Isn't this a wonderful photograph?
It was taken in the very early 1900's in South Dakota.
I knew these people personally, all except the man standing by the horse -- that was my great grandfather, August. The woman was his wife, my great-grandma, Teresa, whom I remember well. She was a quick-witted woman, clever, and full of life. She lived into her late 90's. The little boy in the carriage was my grandpa Ray and his sister beside him was my Aunt Ethel.
When we think of history, we really shouldn't think about it as "facts and dates" but rather, we ought to remember it in the span of a life. A real life. A life of someone we know today or once knew. When I think of Great-Gramma, I can imagine her going through the Roaring 20's with her young family on this wheat farm. I can see the threshing of the wheat (my dad has pictures of that too). I can imagine her making-do during the Great Depression, living on their fresh eggs, pork, milk, and grinding wheat for flour. I suppose that they lived fairly well since they produced most of what they needed there on the farm. Others who didn't live an agrarian life had it much tougher and often worked on farms for food and a place to sleep.

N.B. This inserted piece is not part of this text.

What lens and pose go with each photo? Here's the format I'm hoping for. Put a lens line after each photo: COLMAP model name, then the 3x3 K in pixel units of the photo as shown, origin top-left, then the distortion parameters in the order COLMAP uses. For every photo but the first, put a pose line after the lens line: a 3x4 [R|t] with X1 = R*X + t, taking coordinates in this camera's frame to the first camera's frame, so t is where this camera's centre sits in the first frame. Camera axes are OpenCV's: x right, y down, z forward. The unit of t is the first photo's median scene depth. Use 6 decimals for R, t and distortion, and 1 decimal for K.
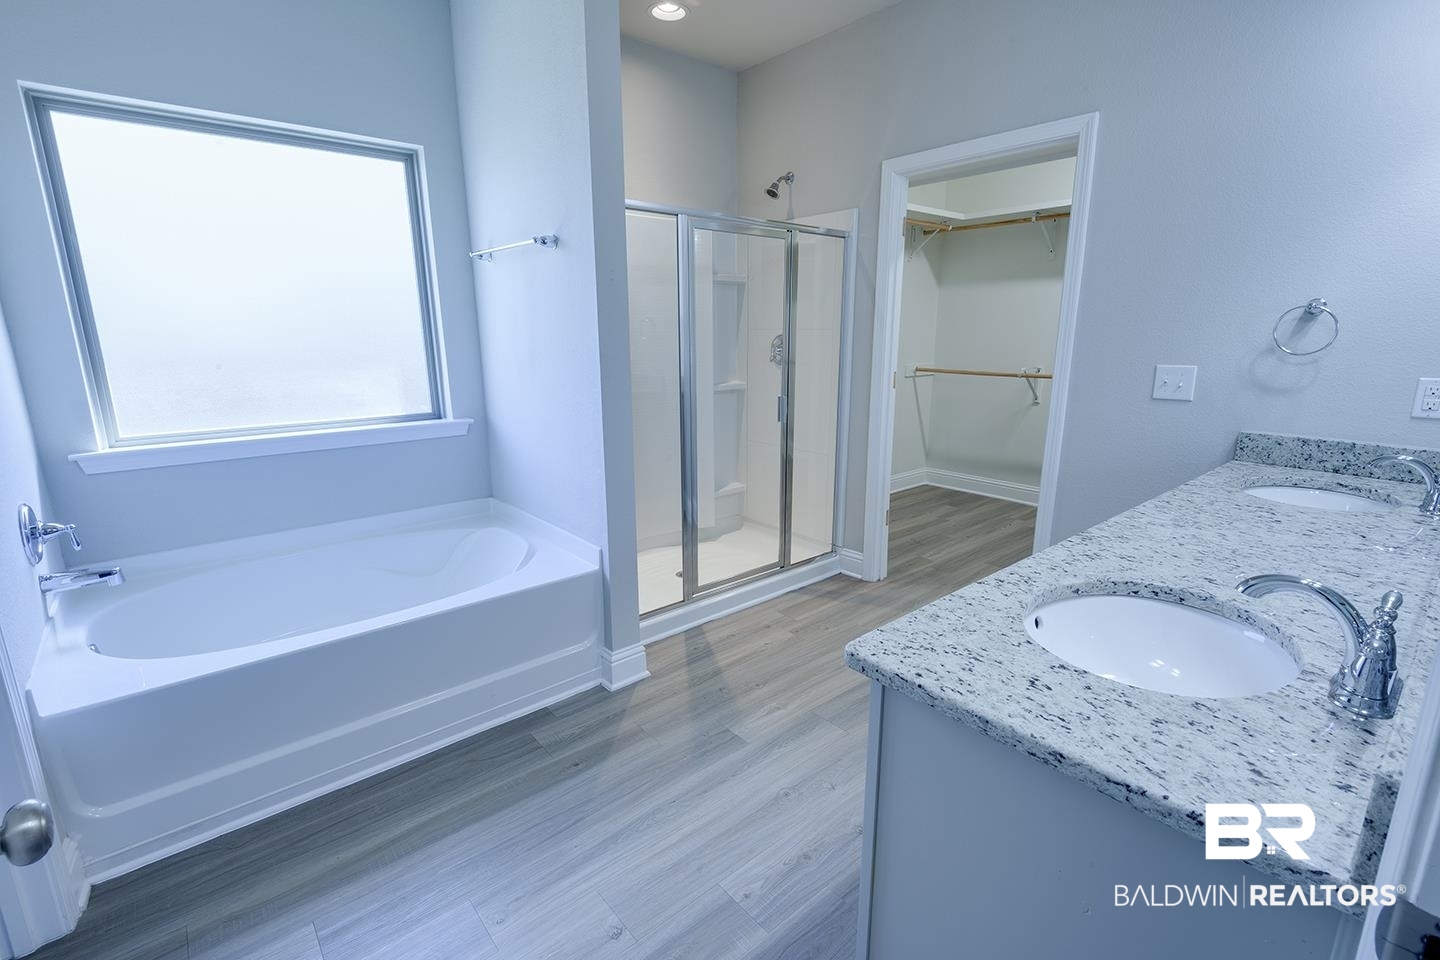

I can imagine my grandparents excitement when the automobile was invented -- going from this cart and buggy to a Ford. From Fords to fancy cars and airplanes. Later on, they would see men go to the moon and back. Now that's a chunk of history in one lifetime, isn't it? But see how much more real history becomes when we can attach it to a person's life? Since we are a home schooling family, I'm always trying to find ways to make learning come alive and attach itself to my children's brains. Talking to their own grandparents and family friends about the Depression or the War and hearing stories of how they lived their everyday lives really does make an impression on my kids. Not to mention, they learn a whole lot about sacrifice, living without, getting by, hard work, faith, disappointment and challenges which all build the house of Character in a life. Those are the real lessons I want them to learn. In this life, it's not what you know, but who you've known along the way that really matters.